## Passage provided:
=== Section Start ===

Dog Park Etiquette
By Barbara Masi
When I adopt a Greyhound to someone who does not have a fenced in yard for them to run in, I recommend a dog park perhaps once a week or so to allow the dog to get out all his / her pent up energy and have a little fun. However, it is with trepidation that I do so, as there can be dangers in dog parks. There are certain cautions to take when going to a dog park – especially with a Greyhound.
Remember that a Greyhound has been muzzled when he / she is in an area where they can run freely with other Greyhounds. It is not a good idea to muzzle your Greyhound at a dog park when there are other dogs there that are not muzzled. Take the introduction period slowly – give them time to meet the other dogs before they are turned loose together and obey all the “rules” of etiquette for the park (as should others also) and you will have a successful time at the dog park.

=== Section End ===

## Given records:
=== Section Start ===

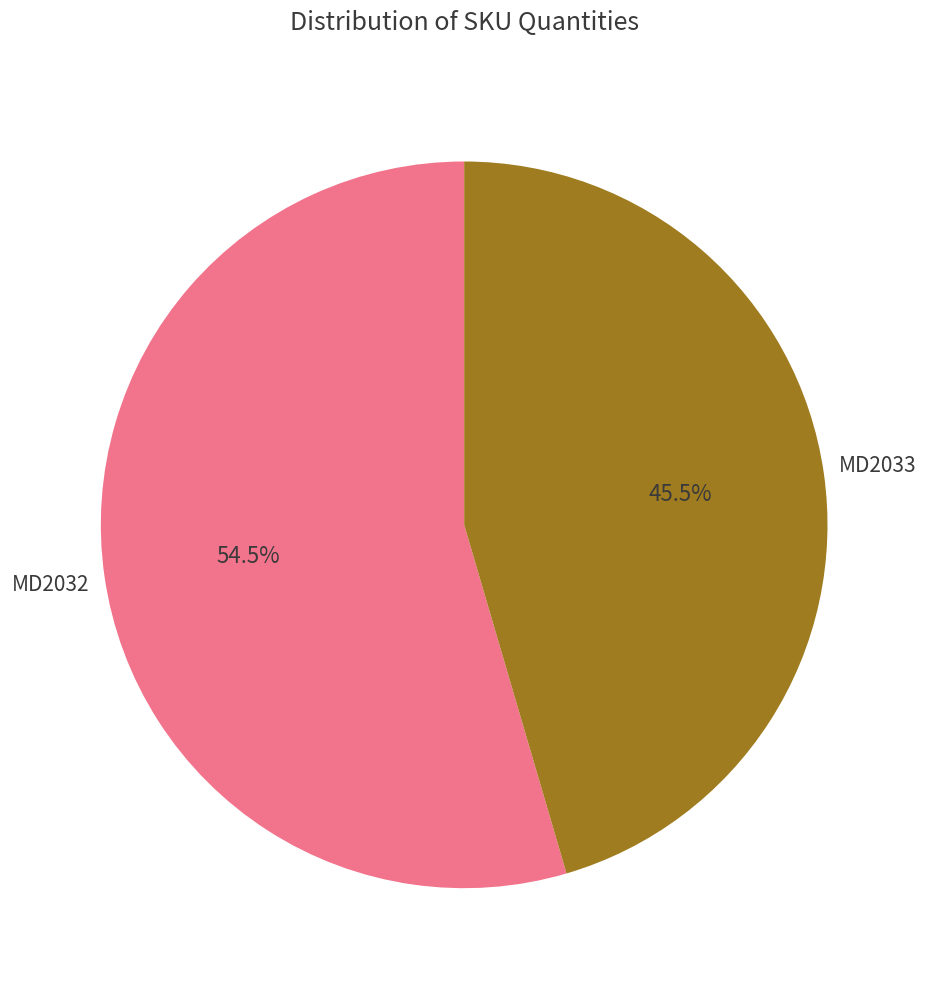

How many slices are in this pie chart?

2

=== Section End ===
=== Section Start ===

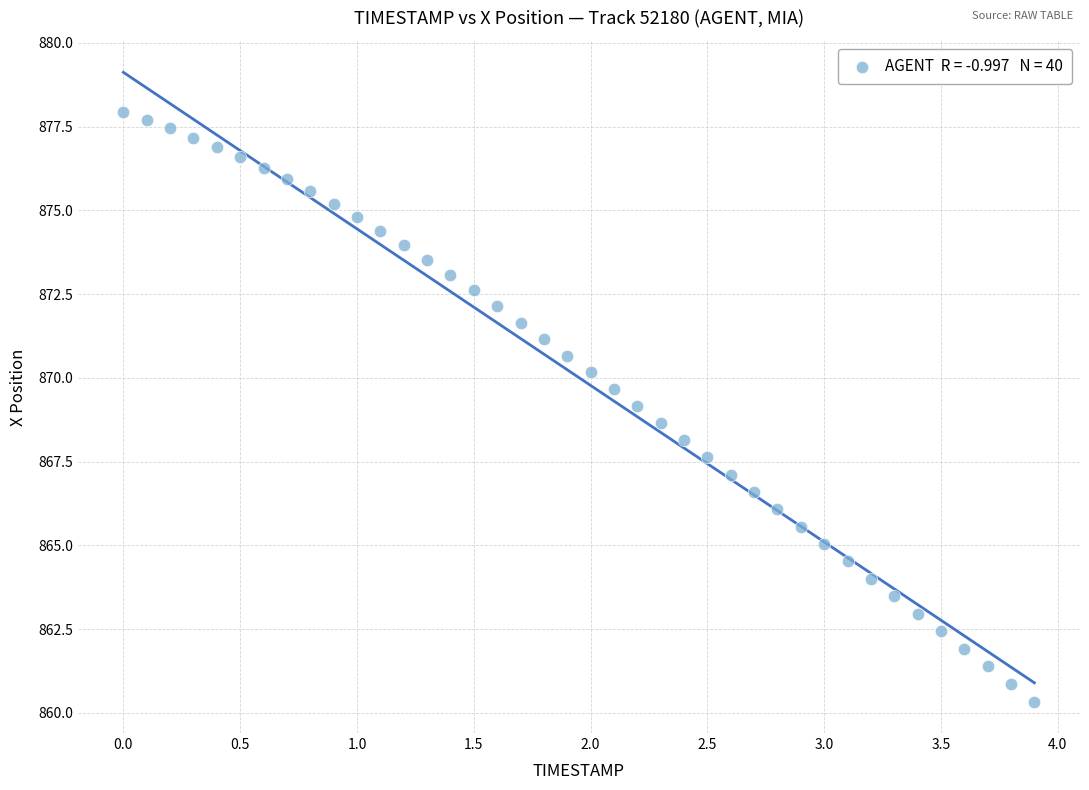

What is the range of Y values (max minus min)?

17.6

=== Section End ===

## Exercise prompt:
Write the next part of the article on dog park etiquette, picking up after its final sentence.

## Answer to the exercise:
For an initial introduction to a dog park, perhaps take the Greyhound along with your next door neighbor’s Golden Retriever (whom he has become familiar with) and let them play together first – before introducing them to the other dogs. Take them at a time when there are no other dogs there. Give them a chance to learn what it is to be loose and unmuzzled – and how to play nicely with others.
Wear appropriate clothing for going to a dog park – and don’t bring a purse. Fanny packs or your pockets are good places for your keys, cell phone and whatever else you feel you need while at the park. Cell phone should be used for emergencies only at a dog park – it is not the place to “chat” with friends. You need to be alert to what is going on at all times. Don’t bring the latest novel to read. You should never turn your back on your dog and the activity that is occurring in the dog park.
A few people who are unmannerly will ruin the experience for all – so watch that others are also attentive to their dogs and follow the rules – or leave and find another dog park or go back when that person has gone from the park.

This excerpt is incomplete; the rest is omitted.